By J.E. -- Broadcasting & Cable, 5/2/2005

NBC has joined ranks with the rest of the networks on the TV-ratings system.

The network said last week that it will immediately begin including content descriptors in its TV ratings—”V” for violence, “S” for sexual content, “L” for vulgar language, “D” for suggestive dialogue and “FV” for fantasy violence—as the other networks do. It will also air the ratings icons coming out of each commercial break.

ABC already airs the ratings coming out of commercials, and Fox does coming out of the 15-minute break for half-hour shows and on the half-hour for hour-long programs, while CBS airs them at the top of the hour and the half-hour.

NBC said the changes will be “fully implemented” by the start of the new fall season.

NBC had been airing age-based classifications (“TV-G,” “TV-14,” for example), but it had refused to add the descriptors. The network was among the strongest critics of the adoption of the ratings system on First Amendment grounds.

Back when the system was instituted in 1997, NBC resisted pressure from the White House and Congress to adopt the descriptors. Arguing, in the words of one executive at the time, that they could be misleading and result in indiscriminate blocking and censorship, NBC said it would instead increase parental warnings when appropriate and monitor public opinion on the ratings system.

Of the turnabout, Alan Wurtzel, NBC president of broadcast standards, says changes in the times and technology were behind the move to add the descriptors.

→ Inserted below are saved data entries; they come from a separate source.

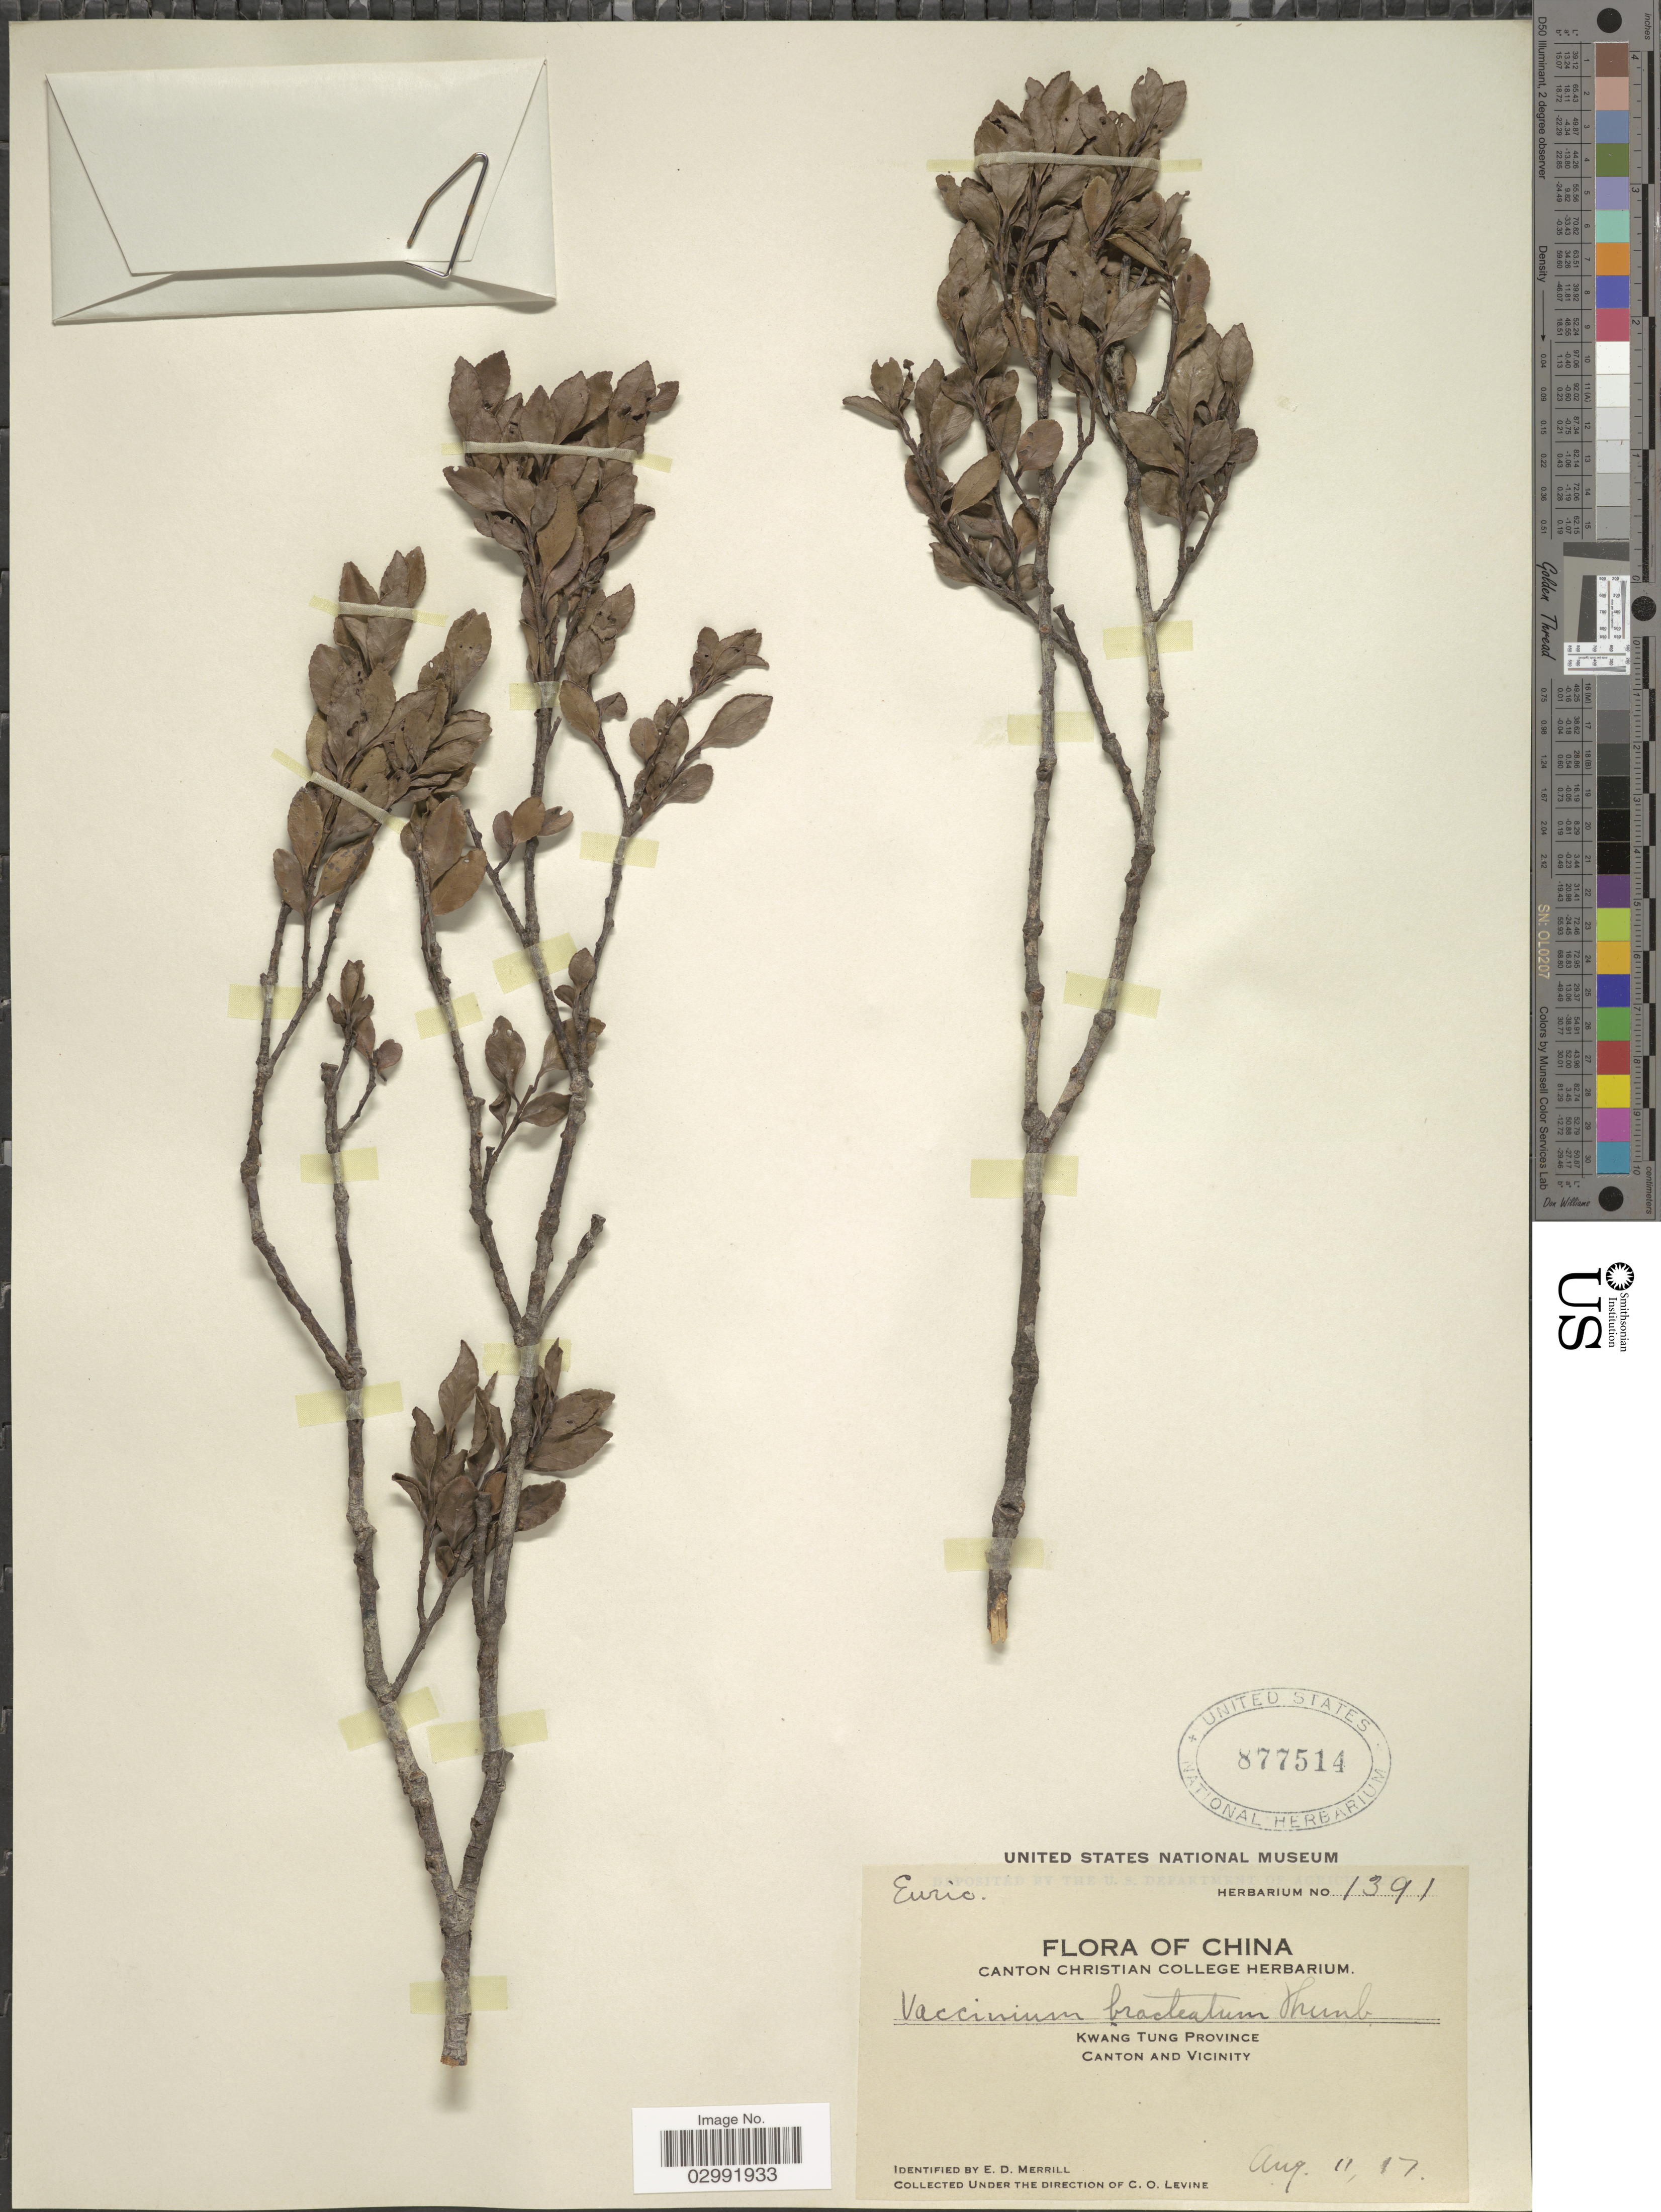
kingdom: Plantae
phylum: Tracheophyta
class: Magnoliopsida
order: Ericales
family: Ericaceae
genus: Vaccinium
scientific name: Vaccinium bracteatum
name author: Thunb.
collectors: E. D. Merrill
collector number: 1391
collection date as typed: Transcribed d/m/y: 11/8/17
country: China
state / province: Guangdong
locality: Kwang Tung Province. Canton and vicinity.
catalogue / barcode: US 877514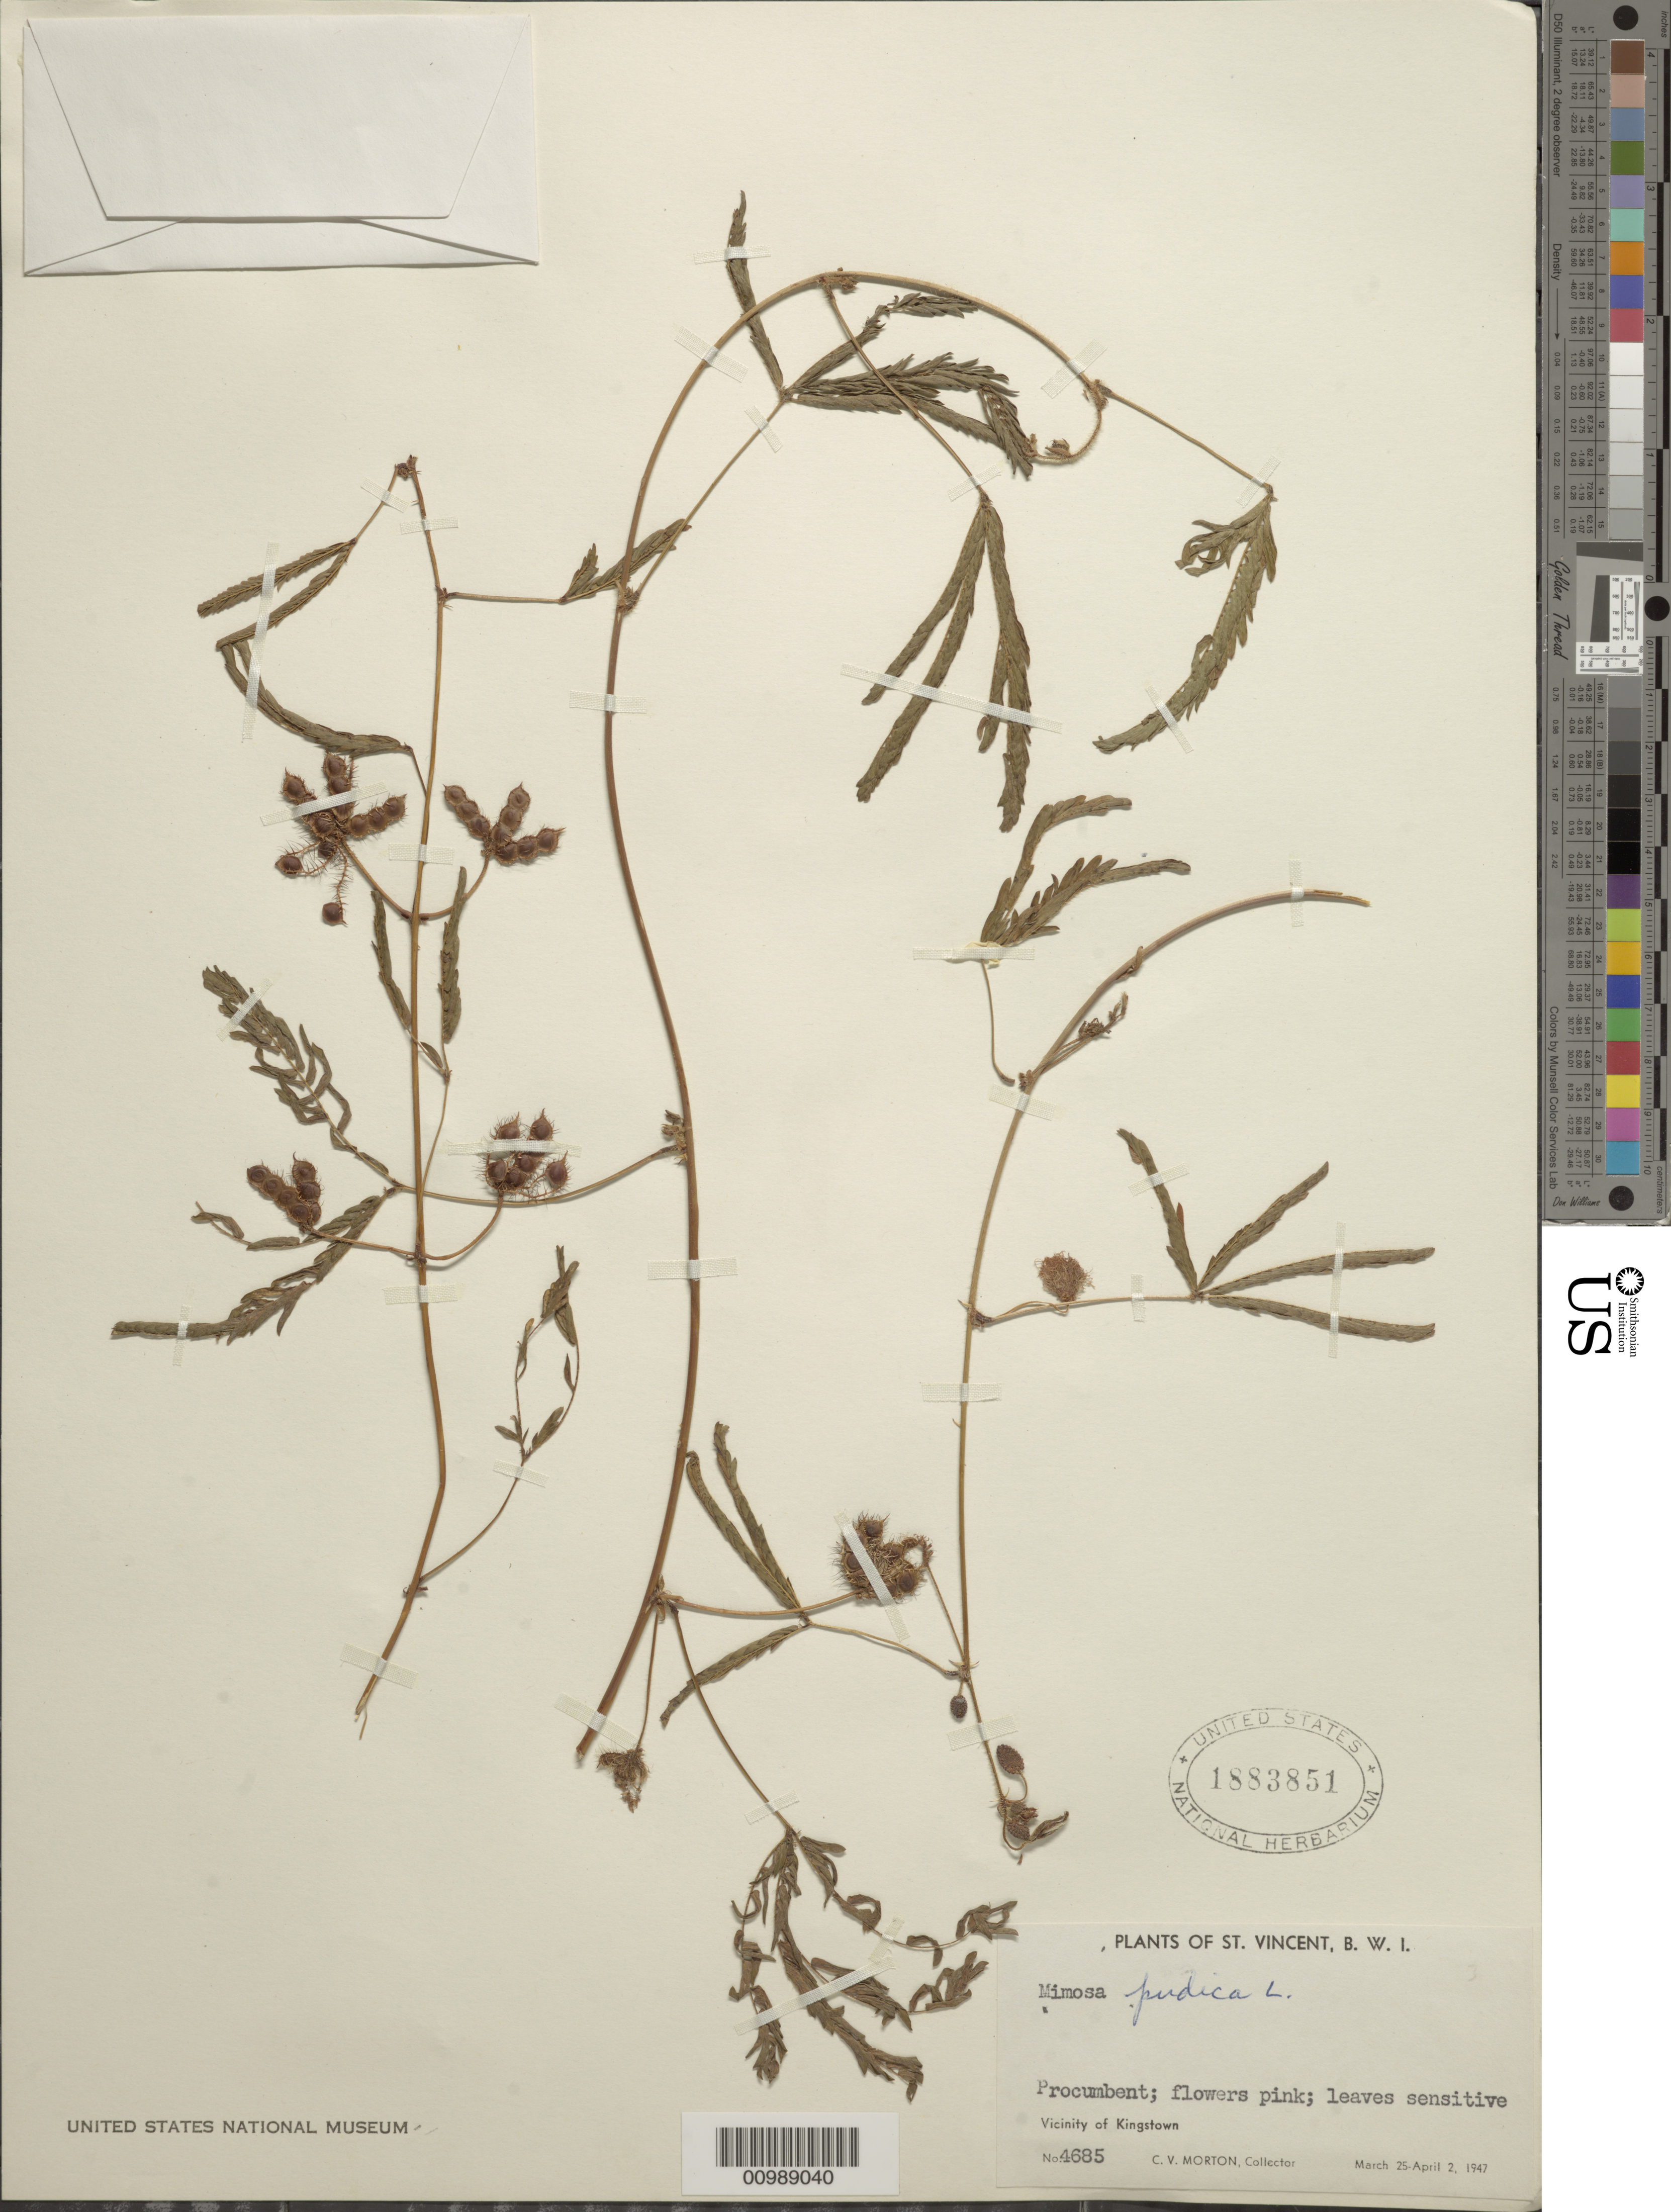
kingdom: Plantae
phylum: Tracheophyta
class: Magnoliopsida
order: Fabales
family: Fabaceae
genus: Mimosa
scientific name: Mimosa pudica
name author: L.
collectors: C. V. Morton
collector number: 4685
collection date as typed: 25 Mar 1947 to 02 Apr 1947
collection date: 1947-03-25/1947-04-02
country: St. Vincent - Grenadines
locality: Kingstown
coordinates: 0 N, 0 E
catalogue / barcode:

“Eight years ago, when content descriptors were first implemented, we questioned if they would cause more confusion than they would help,” he says, “We're in an environment where the number of channels has grown exponentially. It's increasingly hard for viewers to know what's on all those channels. We want to give them more information, and our research shows that they are interested in choice and control, not in being passive.”

But self-regulation is a business decision as well as a public service, he says. Our advertisers pay a premium for a certain environment, he says, adding that there are more than 200 affiliates to think about.

NBC will also boost its public-service-announcement campaign for the ratings system, including airing PSAs in all dayparts.